Mit Bescheid vom 30. November 1988 stellte die Beklagte die bis 31. Dezember 1981 zurückgelegten versicherungsrechtlichen Daten verbindlich fest, u.a. auch die im erstgenannten Bescheid aufgeführten Zeiten.
Mit Bescheid vom 10. Juni 1998 stellte die Beklagte die für die gesetzliche Rentenversicherung maßgeblichen Zeiten fest. Dabei berücksichtigte sie die Zeit der Schulausbildung vom 9. August 1953 bis 8. August 1954 ohne Anrechnung, ebenso die Zeit der Hochschulausbildung vom 9. August 1959 bis 20. Juni 1960, was sie mit den zum 1. Januar 1997 eingetretenen Rechtsänderungen begründete. Soweit in der Vergangenheit Ausbildungszeiten vor dem 17. Lebensjahr durch Bescheid anerkannt worden seien, sei dieser rechtswidrig und werde hiermit aufgehoben. Die übrigen Zeiten blieben unverändert.
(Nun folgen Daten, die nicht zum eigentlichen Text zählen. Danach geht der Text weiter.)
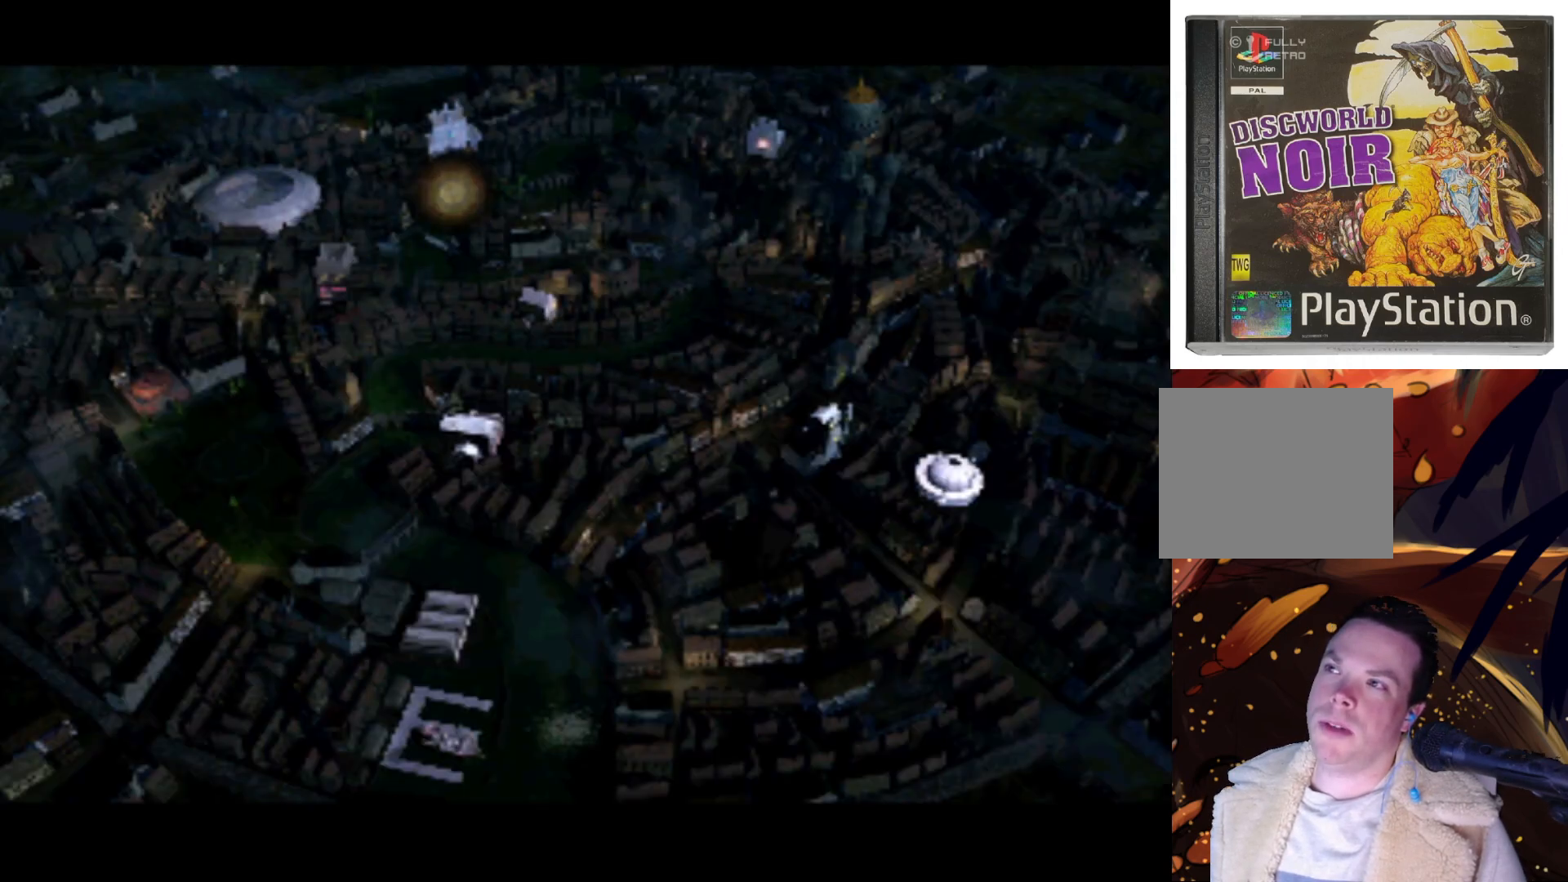
{"buttons": ["DPAD_UP"], "left_stick": "center", "right_stick": "center", "events": [[67, "DPAD_UP", "up"], [500, "DPAD_UP", "down"]]}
Hiergegen erhob der Kläger Widerspruch und führte aus, bei verfassungskonformer Auslegung könne dem Gesetz keine Rückwirkung zukommen, da es andernfalls enteignend wirke und hierfür die parlamentarischen Mehrheiten nicht gegeben gewesen seien.
Mit Widerspruchsbescheid vom 11. August 1998 wies die Widerspruchsstelle der Beklagten den Widerspruch zurück. Für die Berücksichtigung von Anrechnungszeiten nach § 58 Abs. 1 Satz 1 Nr. 4 Sozialgesetzbuch, Sechstes Buch (SGB VI) sei das am 27. September 1996 verkündete und seinen wesentlichen Teilen am 1. Januar 1997 in Kraft getretene Wachstums- und Beschäftigungsförderungsgesetz (WFG) anzuwenden. Dies bedeute im Fall des Klägers, dass Zeiten der schulischen Ausbildung nach § 58 Abs. 1 Satz 1 Nr. 4 SGB VI erst ab Vollendung des 17. Lebensjahres zu berücksichtigen seien. Soweit der Kläger bezweifle, dass die Rechtsänderungen verfassungskonform seien, werde auf die Entscheidung des Bundessozialgerichts (BSG) vom 23.05.1995 -- 13/4 RA 13/94 verwiesen. Damals habe das BSG entschieden, dass die die Rechtspositionen der Versicherten verschlechternden Regelungen des SGB VI verfassungsrechtlich zulässige gesetzgeberische Bestimmungen im Sinne von Art. 14 Abs. 1 Satz 2 Grundgesetz (GG) darstellten. Der Gesetzgeber habe demnach nicht nur deshalb eine besonders große Gestaltungsfreiheit (vgl. BVerfGE 53, 257, 293), weil bei Rentenanwartschaften die Möglichkeit von Änderungen in gewissen Grenzen bereits von vornherein angelegt seien, sondern auch, weil es lediglich um die Begrenzung von Positionen gegangen sei, die Ausdruck besonderer Vergünstigungen gewesen seien, so u.a. die Abgeltung der Pflichtbeiträge in den ersten...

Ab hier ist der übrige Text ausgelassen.